Kate Sarther Gann
Precision Toyota of Tucson, Friday, June 26, 2015. It’s the first service on Olaf, my beloved little Prius C.
The lounge I enter has three people in it, plenty of seats between them. After I sit down, I catalog them: 50-something woman in Birkenstocks and a “Grandma” t-shirt; bespectacled 50-something man with grey mullet and Columbia hiking clothes, armed in holsters at both shoulders; and an elegantly dressed businessman my age, working on a tablet, with a Chicago Bears water bottle.
On the flatscreen, tuned to CNN, the President begins his eulogy for Rev. Clementa Pinckney.
A man in his 70s takes the seat nearest the entrance, resting his cane between his legs. He has a striking rectangular religious medallion hanging outside of his shirt. He realizes what is on TV. He shakes his head, flings out his arm in a universal gesture of dismissal and disgust, and leans back in his seat, eyes closed.
Guns, Grandma, and I watch the President. Business does business.

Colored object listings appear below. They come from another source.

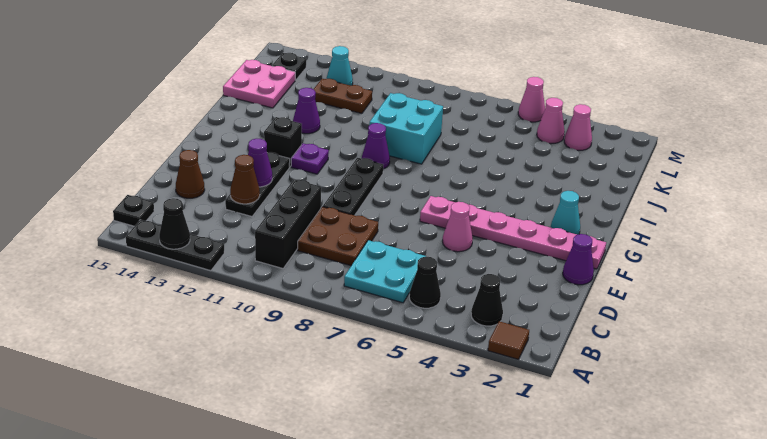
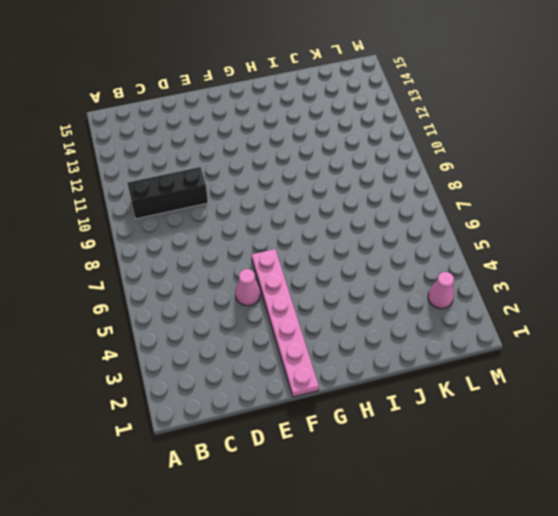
none -> brown tile A2 level 1
none -> black plate A12:A14 level 1
none -> black cone B3 level 1
none -> black cone B5 level 1

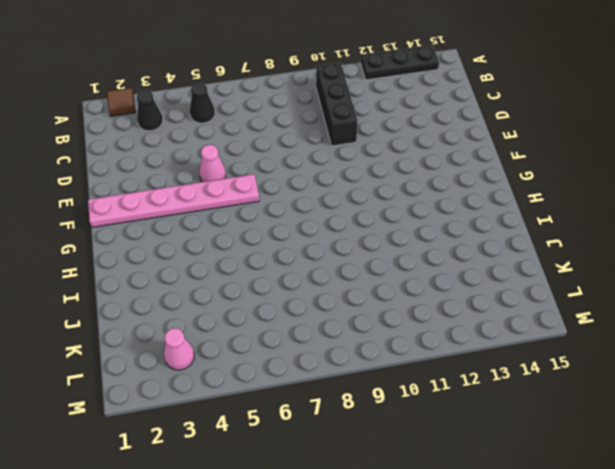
none -> cyan plate B6:C7 level 1
none -> black plate B15 level 1
none -> brown plate C8:D9 level 1
none -> black plate D12:F12 level 1

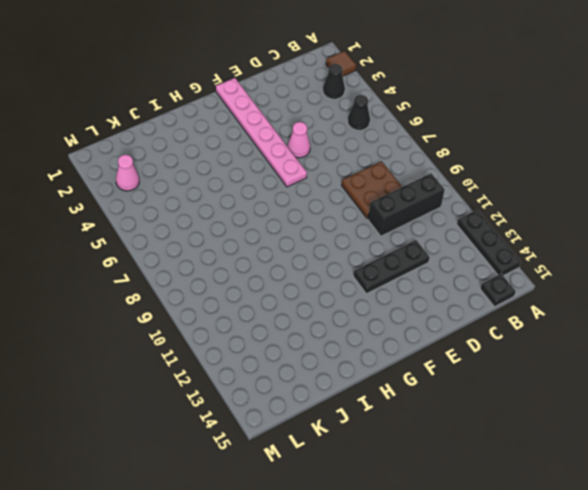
none -> cyan plate B6:C7 level 1
none -> brown cone D14 level 1
none -> purple cone E1 level 1
none -> black plate E9:G9 level 1

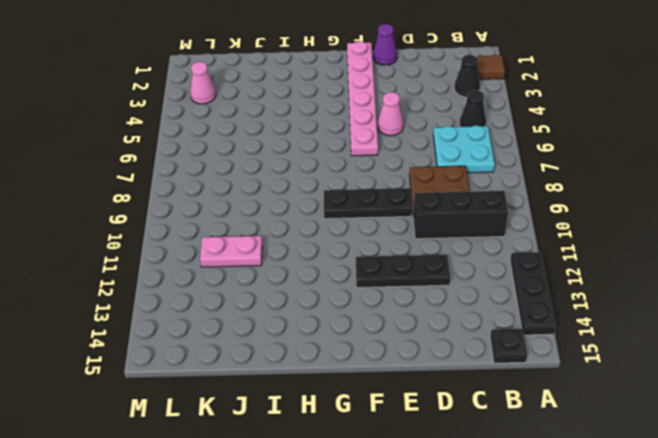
pink plate J11:K11 level 1 -> brown plate K11:K12 level 1
none -> brown cone D14 level 1
none -> cyan cone G2 level 1
none -> purple plate G11 level 1
none -> black brick G12 level 1

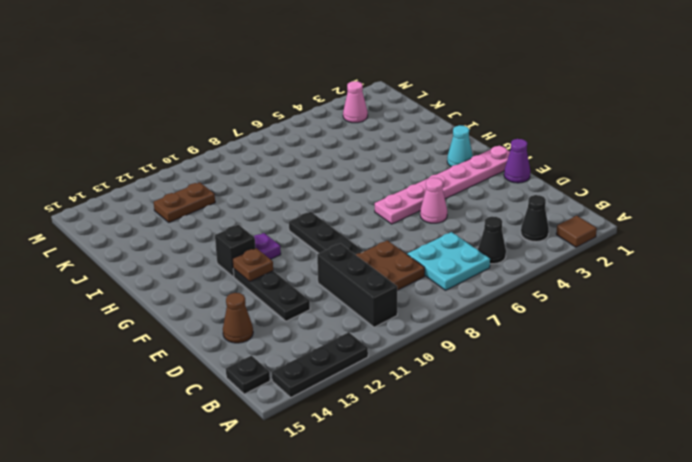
brown plate F12 level 2 -> none
none -> purple cone H9 level 1
none -> cyan brick I8:J9 level 1
none -> purple cone I12 level 1
none -> pink plate J14:K15 level 1

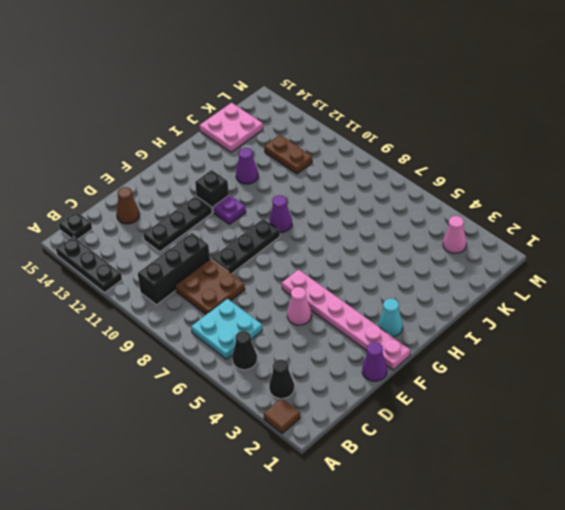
none -> cyan brick I8:J9 level 1
none -> pink cone L4 level 1
none -> cyan cone L12 level 1
none -> black plate L14 level 1

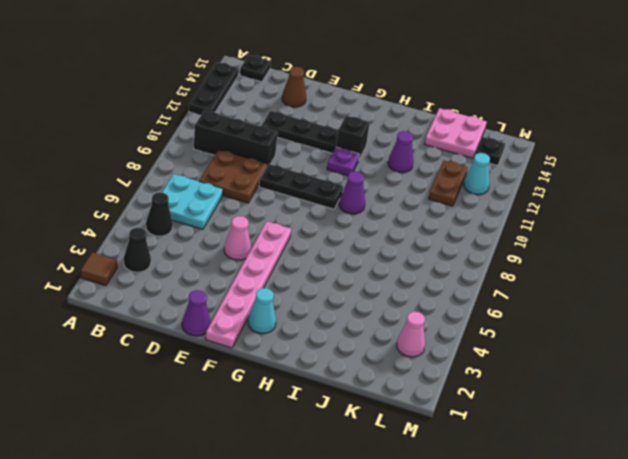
none -> cyan brick I8:J9 level 1
none -> pink cone L4 level 1
none -> pink cone M5 level 1
none -> black cone A13 level 2

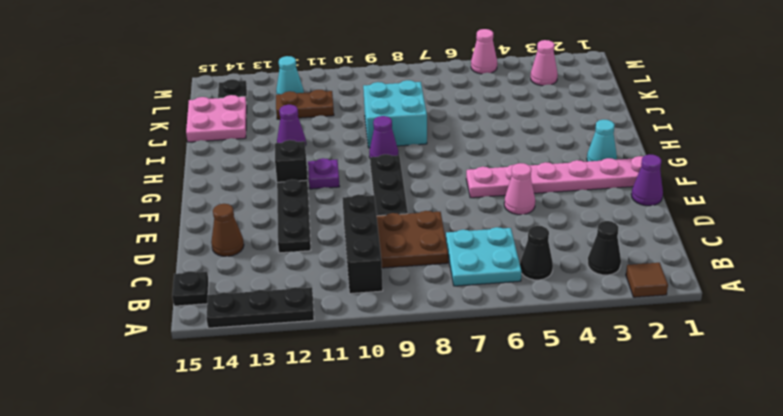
none -> pink cone L4 level 1
none -> black cone A13 level 2
none -> brown cone D12 level 2
none -> purple cone E12 level 2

President Obama begins speaking about grace. He begins reciting the lyrics to “Amazing Grace.”
Grandma hisses, and fairly shouts, “I can’t believe he DARED! I can’t believe The Lord didn’t STRIKE HIM DOWN RIGHT THERE.”
Cane smirks. Business says, “I know! After THIS MORNING’s OFFENSE …” Grandma and Business begin talking. They are Christians and the marriage ruling is wrong—a plot, in fact. The President is a two-faced liar and not really even President. He certainly isn’t a Christian, and this is all just a spectacle. They talk about books they’ve both read by Christian authors that biblically expound upon what an evil man Obama is.
Guns gets up, juts his chin at the screen, and says to me in a voice that carries, “I wonder how much THIS is costing us,” and leaves the room. Business and Grandma nod to him as he exits.
The eulogy continues.
A Hispanic woman in her 30s with two young children enters. They sit together quietly, as if they have just had bad news about their car. A service rep comes in to see them shortly after, saying, “It won’t be too long.” He glances at the screen and leaves.
Another service rep, a man of color, comes in for Cane. Cane stops him before he can get more than a few words out. “This is a waiting room. You people have a lot of nerve having GARBAGE LIKE THIS—“ cane jousting at the screen “—and I am NOT the only one who feels that way. Turn it to a local station.” Grandma and Business voice their assent as Cane leaves.
I say—and I don’t think I am saying it aloud until they react to me—“He is the President of the United States.” Grandma hisses again. Business snorts. They return to their earlier conversation.
Mom looks over at me, eyebrows raised. She turns to watch the screen.
Every once in awhile, out of the corner of my eye, I see her nodding at the screen and smiling.
Suddenly, the President begins to sing. I’m not surprised; it seemed like he would have to, once he took up that theme, and given the venue. Grandma bolts up and yells at the screen, “SIT DOWN! Stop!”
I don’t know what is happening to me, but I look at her, hold up my arm in the stop/slow down gesture, and say in a voice I usually save for telling my kid to behave, “I have to disagree…but respectfully.”
Grandma sits, clearly fuming.
The eulogy ends.
Mom gets up, goes to the refreshment counter and says to the attendant, “I was so wrapped up in that great speech, I didn’t realize how hungry I was.” She sets down the book she had been reading when she first sat down and I realize it is her personal Bible (the silk page markers, the highlighter, the usual signs are there). She brings pastries over to her kids and returns for the book.
My whole life, I have never liked that song. Never, never. I didn’t hear it much growing up in the Catholic Church, but it’s fairly ubiquitous in the U.S. My mom loves it—many people I know do—and it was sung at my brother’s funeral. For whatever reason, it isn’t about the words, which I’ve never found compelling, but some kind of association in my mind with particular kinds of self-righteous Christians. Even though I am not a Christian, there are many in my life whom I respect, and they do not bear that particular brand of self-righteousness.
Amazing Grace, right there in the Precision Toyota customer lounge. It took the words and actions of some hateful people who felt they owned Grace, a woman with a dog-eared Bible, and the off-key singing of a President in an incredible place, surrounded by people of substance, speaking powerful truths about what many teachers, including the one named Jesus, have been telling us since the beginning of time—we have to do better toward one another—to forever change my mind about that song.